The supply chain that has been built around us is necessary to sustain modern civilization, or at any point that has existed before us. This is possible only because time has been freed up to allow individuals to experiment and invent. These inventions fulfill a real or percieed need or want. And those needs and wants have been refined over 8,000 years.

Like music? Well you don't NEED an iPod. But that invention created an entire ecosystem of suppliers and manufacturers. So, to suggest that innovation [=efficiency] leads to unemployment is crap. It sounds to me like you want people to spend less, but yet you bemoan wage growth.

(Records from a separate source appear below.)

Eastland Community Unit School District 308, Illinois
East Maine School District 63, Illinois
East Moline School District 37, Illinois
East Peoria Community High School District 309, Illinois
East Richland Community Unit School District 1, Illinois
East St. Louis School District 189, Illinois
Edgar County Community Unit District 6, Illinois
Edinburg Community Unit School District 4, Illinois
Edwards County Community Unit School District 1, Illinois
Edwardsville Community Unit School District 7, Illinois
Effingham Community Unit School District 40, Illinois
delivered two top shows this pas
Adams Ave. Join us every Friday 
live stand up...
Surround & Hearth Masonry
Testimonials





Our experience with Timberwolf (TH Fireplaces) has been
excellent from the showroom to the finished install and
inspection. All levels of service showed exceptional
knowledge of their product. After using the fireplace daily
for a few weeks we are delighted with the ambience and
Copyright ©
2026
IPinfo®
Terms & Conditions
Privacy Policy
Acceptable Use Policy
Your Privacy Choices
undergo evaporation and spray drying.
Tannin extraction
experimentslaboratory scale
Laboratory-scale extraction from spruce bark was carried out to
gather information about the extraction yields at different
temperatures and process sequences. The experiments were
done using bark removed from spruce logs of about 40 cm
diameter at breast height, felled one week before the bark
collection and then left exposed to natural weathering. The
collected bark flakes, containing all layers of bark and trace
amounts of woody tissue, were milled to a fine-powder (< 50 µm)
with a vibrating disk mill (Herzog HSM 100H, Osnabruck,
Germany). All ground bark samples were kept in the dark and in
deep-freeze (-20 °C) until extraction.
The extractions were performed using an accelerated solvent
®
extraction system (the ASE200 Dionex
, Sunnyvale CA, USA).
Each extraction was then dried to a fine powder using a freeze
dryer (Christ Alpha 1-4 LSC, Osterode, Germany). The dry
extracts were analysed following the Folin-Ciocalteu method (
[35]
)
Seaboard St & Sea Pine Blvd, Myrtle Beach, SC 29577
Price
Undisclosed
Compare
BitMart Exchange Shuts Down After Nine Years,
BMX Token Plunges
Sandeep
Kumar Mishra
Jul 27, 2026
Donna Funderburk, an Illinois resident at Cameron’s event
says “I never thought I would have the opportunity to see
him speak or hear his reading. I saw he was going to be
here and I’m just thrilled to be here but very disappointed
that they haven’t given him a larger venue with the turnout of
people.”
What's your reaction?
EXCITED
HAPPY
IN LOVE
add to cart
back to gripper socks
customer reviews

US steel output peaked in 1970. Today, most people would SWEAR that the US doesn't make it anymore. This is NONSENSE. The US produces virtually the same tonnage, today, as we did 40 years ago. It's much less labor intensive to do so. AND we have gone up-market in the types and grades of steel that we make. Not all steel is an I-beam for use on a skyscraper.

The US is still responsible for 18% of GLOBAL MANUFACTURING OUTPUT, on value-add basis. This is equal to China, which has 4.5x the US population. Second place is waaaaaaay behind. The value-add measure is the best way to infer actual manufacturing, not simply what passes through our manufacturing chain. We are still the world class economy.

Besides, a wealthy country is not one of unskilled labor, working in crude smokestack factories. Don't believe me? Ask yourself this, "why don't I work in a blast furnace"? Do you hope that for your children? There are still plenty of them around. Nothing wrong with it. But it is not what people aspire to. God help us, when Americans, or any citizen of the world, reaches such low expectations.

The analysis provided in the above post implies that progress is a cycle of doom. Fair enough, if the argument is really about the sustainability of the consumer age.

But, the tone reads like we just need to stop....BS. By that thinking, you can argue that movies should not exist because, dammit, they put a bunch of stage actors out of business. And, hey, stop fiddling with that moveable type! We have scribes to think about. Wait a minute, take that windmill and water wheel away. Don't you know the implications of this energy revolution?

Make the damn camera. Cuz' when you do, I'll make a low budget documentary about something I otherwise couldn't have been able to do.

Human civilization is about the exchange of ideas, while you're alive. Stop whining.

P.S> The Economist magazine has an excellent survey on labor markets in this weeks issue.